Desta vez, e estamos a escrever como que num instante onde tudo deflagrou e ainda não se conhecem mais que as consequências iniciais da pandemia, em que morrem diariamente centenas de pessoas em países que se julgava assegurada a segurança e a qualidade de vida. Se e quando a pandemia chegar, com igual intensidade, aos países onde estas condições básicas não existem, iremos fazer o balanço de tudo.
Quando se continuam a gastar milhões em guerras, conflitos e outras adversidades, criadas pelo engenho ou malvadeza de uns, verifica-se que a Natureza consegue, certamente involuntariamente, mas como consequência de tudo o que nós lhe temos feito ao longo de milénios, mostrar quem é que determina o desígnio das coisas.
Acreditamos piamente na papel dos Homens na Sociedade e nos avanços científicos e tecnológicos que o mesmo Homem tem desenvolvido aos longo de toda a história da Humanidade. Mas quando alguns dos mais sapientes nos dizem que estamos a ultrapassar os limites, como tem sido feito nos últimos anos com a ameaça das alterações climáticas, ainda há uns “cérebros perturbados”, para não lhes chamar outra coisa mais feia, que tentam desmentir as evidências científicas.
Com o surgimento desta pandemia, assistimos incrédulos a tanta irracional decisão, a tanta incoerente afirmação, a tanta estúpida afirmação, de tantos que se julgam portadores da verdade e das certezas. Mesmo nas nossas comunidades próximas e nas nossas rodas de amigos e conhecidos, assistimos e lemos afirmações que demonstram uma total insensibilidade e muitas vezes ignorância, talvez fruto dos medos e dos temores daquilo que não conhecem (ninguém conhece) e que tanto temem, que até acreditam em tudo o que lhe dizem sem qualquer sentido.
Quando chegarmos ao final deste período catastrófico, mas de uma catástrofe mole, de certo modo doce, até pacífica para a maioria enquanto não é atingido pela mácula, poderemos (os que lá chegarem) fazer uma análise retrospectiva e avaliar todos os erros cometidas, todas as imprevidências vividas, mas será difícil escrever a história ao contrário.
Igualmente vemos hoje uns quantos apregoarem que se deve gastar à tripa forra, como se não tivesse de haver limites para o racional, para amanhã mandarem pedras e acusarem todos aqueles que oportunisticamente se aproveitarem no momento e que outros pactuaram com isso. Não esqueçamos, a um nível muito inferior, o que se passou com a tragédia dos fogos e da reconstrução.

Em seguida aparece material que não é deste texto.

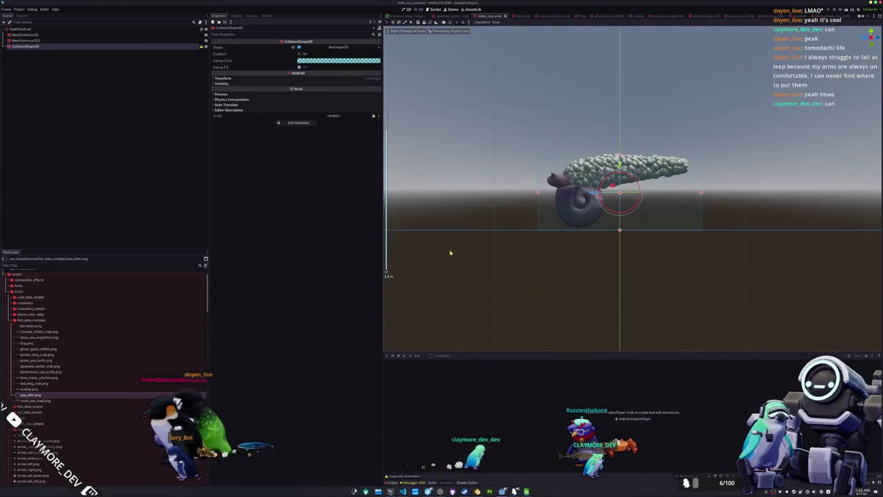
left_click(65, 383)
Preview the scallop, ghost_glass_catfish and leatherback_sea_turtle icon images.
left_click(44, 390)
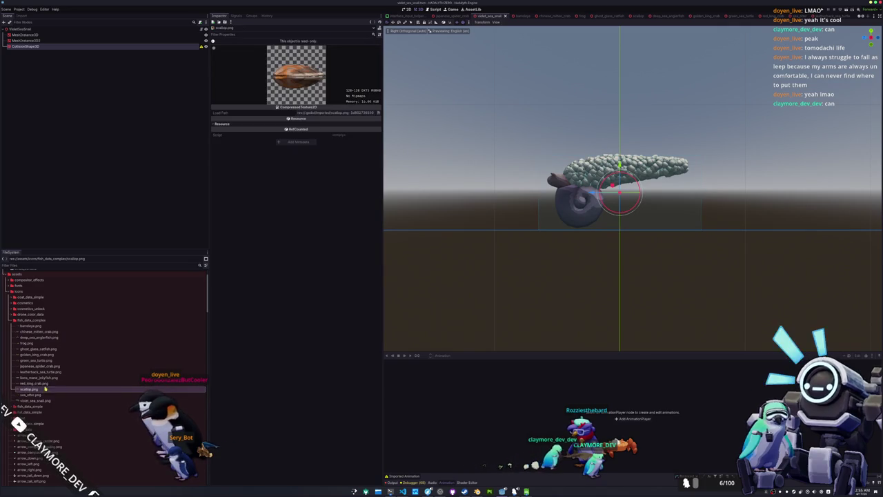
left_click(38, 348)
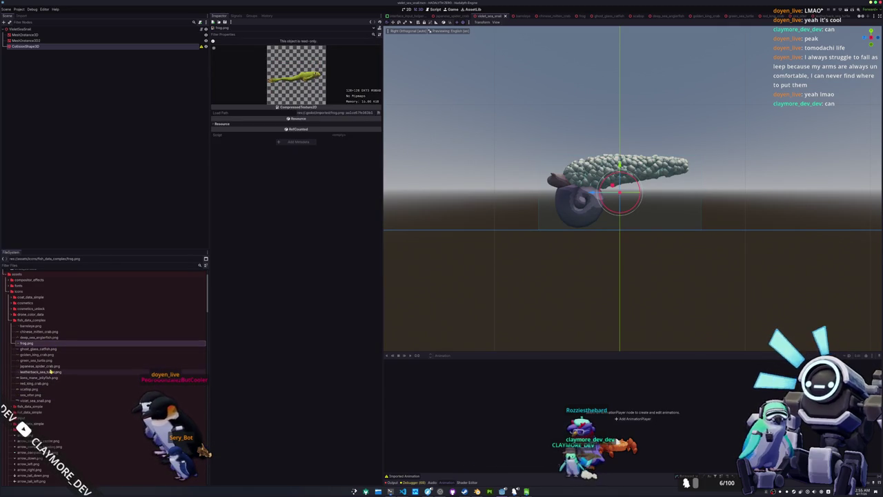
left_click(50, 371)
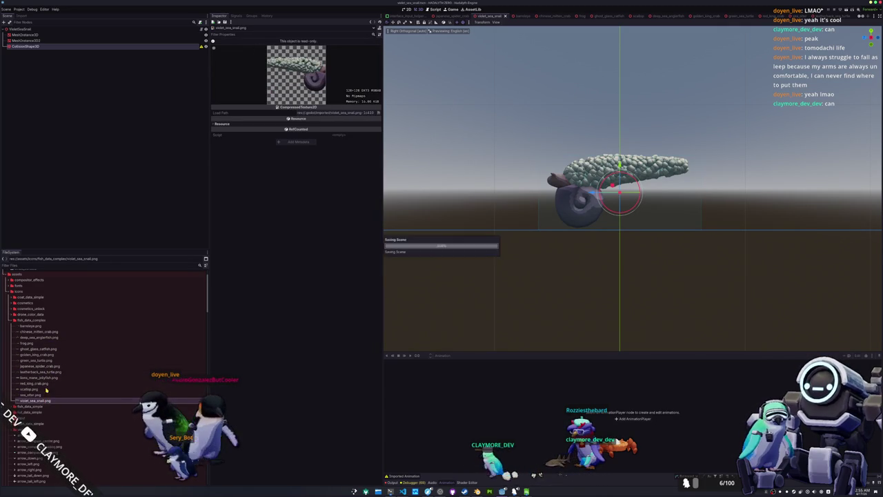
scroll(88, 340, "down", 10)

A pior forma de terminar uma reflexão é não saber o que dizer mais para concluir eruditamente com um pensamento positivo que possa satisfazer o seu leitor. Neste caos acabamos com a perplexidade de quem ainda compreendeu pouco do que se está a passar e que só se espanta (porque já não se indigna) com tanto egoísmo, inveja, hipocrisia, desonestidade intelectual, ganância e insensibilidade.
Contudo, para descanso das nossas consciências vemos, simultaneamente tantos, que pondo em causa a sua segurança pessoal e o seu conforto, demonstram cabalmente a sua bondade, compaixão, coragem, gratidão, humildade, solidariedade e respeito pelos seus semelhantes. Afinal no meio disto tudo o Mundo até tem gente boa!